_THE TASK_
Lay out every line of the material below as a Markdown table with the columns "No." and "Text." Number the rows in order, skip any blank lines, and leave the pictures out of your answer.

[Dataset entries]
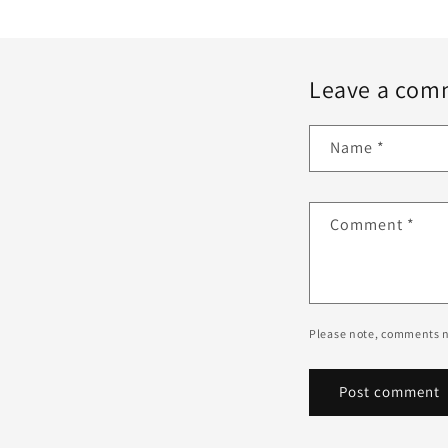
Leave a com
Name
*
Comment
*
Please note, comments n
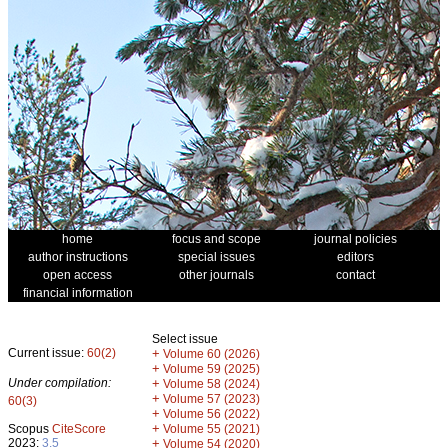
home
focus and scope
journal policies
author instructions
special issues
editors
open access
other journals
contact
financial information
Select issue
Current issue:
60(2)
+
Volume 60 (2026)
+
Volume 59 (2025)
Under compilation:
+
Volume 58 (2024)
+
Volume 57 (2023)
60(3)
+
Volume 56 (2022)
+
Scopus
CiteScore
Volume 55 (2021)
2023:
3.5
+
Volume 54 (2020)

_REPLY_
| No. | Text |
|---|---|
| 1 | Leave a com |
| 2 | Name |
| 3 | * |
| 4 | Comment |
| 5 | * |
| 6 | Please note, comments n |
| 7 | home |
| 8 | focus and scope |
| 9 | journal policies |
| 10 | author instructions |
| 11 | special issues |
| 12 | editors |
| 13 | open access |
| 14 | other journals |
| 15 | contact |
| 16 | financial information |
| 17 | Select issue |
| 18 | Current issue: |
| 19 | 60(2) |
| 20 | + |
| 21 | Volume 60 (2026) |
| 22 | + |
| 23 | Volume 59 (2025) |
| 24 | Under compilation: |
| 25 | + |
| 26 | Volume 58 (2024) |
| 27 | + |
| 28 | Volume 57 (2023) |
| 29 | 60(3) |
| 30 | + |
| 31 | Volume 56 (2022) |
| 32 | + |
| 33 | Scopus |
| 34 | CiteScore |
| 35 | Volume 55 (2021) |
| 36 | 2023: |
| 37 | 3.5 |
| 38 | + |
| 39 | Volume 54 (2020) |